WHAT YOU NEED TO DO:
In the records below, reproduce the stretch from the line containing "G --> I[Memory & Temp]:::out" through the line containing "classDef start fill:#4CAF50,color:#fff", swapping "Memory" for "RAM" and leaving all else unchanged.

-- Opening Marker --

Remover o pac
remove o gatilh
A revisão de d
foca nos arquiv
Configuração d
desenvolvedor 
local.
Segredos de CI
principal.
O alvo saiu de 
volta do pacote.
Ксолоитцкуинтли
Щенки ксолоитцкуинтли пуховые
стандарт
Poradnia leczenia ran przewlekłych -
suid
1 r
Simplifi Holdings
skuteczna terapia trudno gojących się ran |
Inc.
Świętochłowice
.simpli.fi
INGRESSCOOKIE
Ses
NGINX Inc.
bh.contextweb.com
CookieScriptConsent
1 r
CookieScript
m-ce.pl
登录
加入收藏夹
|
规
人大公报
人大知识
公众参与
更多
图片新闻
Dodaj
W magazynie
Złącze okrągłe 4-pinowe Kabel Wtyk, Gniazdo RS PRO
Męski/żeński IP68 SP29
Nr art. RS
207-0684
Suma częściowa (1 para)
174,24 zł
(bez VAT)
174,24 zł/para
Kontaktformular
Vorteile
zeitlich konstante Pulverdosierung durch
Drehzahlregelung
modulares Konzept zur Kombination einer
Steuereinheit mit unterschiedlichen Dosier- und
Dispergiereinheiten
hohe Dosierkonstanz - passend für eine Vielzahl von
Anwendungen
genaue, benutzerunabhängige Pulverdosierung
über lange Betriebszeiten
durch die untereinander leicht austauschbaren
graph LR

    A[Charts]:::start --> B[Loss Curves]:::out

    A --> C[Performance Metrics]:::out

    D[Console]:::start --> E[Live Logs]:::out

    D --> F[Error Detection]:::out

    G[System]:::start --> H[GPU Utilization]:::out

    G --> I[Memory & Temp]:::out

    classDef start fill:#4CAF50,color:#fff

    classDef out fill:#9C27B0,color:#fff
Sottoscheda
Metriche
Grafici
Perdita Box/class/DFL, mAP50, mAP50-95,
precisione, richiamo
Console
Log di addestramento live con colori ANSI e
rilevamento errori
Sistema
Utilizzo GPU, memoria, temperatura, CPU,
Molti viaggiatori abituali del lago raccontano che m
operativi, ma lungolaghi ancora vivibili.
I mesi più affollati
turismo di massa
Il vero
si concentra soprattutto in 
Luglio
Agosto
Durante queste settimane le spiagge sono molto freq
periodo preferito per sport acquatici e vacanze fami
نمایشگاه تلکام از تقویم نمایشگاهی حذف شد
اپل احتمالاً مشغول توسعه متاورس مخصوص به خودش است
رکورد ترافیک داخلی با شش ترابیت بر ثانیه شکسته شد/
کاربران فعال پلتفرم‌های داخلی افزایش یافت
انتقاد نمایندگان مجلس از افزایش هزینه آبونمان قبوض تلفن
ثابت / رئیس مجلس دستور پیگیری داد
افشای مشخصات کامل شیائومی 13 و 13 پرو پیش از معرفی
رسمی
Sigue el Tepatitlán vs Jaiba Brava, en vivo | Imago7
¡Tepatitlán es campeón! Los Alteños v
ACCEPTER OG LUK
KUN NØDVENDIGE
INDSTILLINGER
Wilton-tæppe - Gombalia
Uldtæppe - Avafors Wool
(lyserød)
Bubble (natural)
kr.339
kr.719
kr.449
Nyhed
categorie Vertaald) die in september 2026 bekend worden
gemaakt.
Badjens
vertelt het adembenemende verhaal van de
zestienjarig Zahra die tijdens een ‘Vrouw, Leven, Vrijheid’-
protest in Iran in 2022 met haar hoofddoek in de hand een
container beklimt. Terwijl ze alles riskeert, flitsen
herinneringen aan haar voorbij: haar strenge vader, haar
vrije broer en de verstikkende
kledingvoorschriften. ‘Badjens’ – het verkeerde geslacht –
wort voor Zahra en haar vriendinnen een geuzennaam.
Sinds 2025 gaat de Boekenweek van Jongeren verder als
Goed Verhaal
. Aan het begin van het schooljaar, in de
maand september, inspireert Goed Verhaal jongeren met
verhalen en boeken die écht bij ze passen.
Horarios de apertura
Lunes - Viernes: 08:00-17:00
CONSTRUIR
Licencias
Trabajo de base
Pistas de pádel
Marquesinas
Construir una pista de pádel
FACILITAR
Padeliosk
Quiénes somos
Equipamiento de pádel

-- Closing Marker --

WRITTEN RESPONSE:
    G --> I[RAM & Temp]:::out

    classDef start fill:#4CAF50,color:#fff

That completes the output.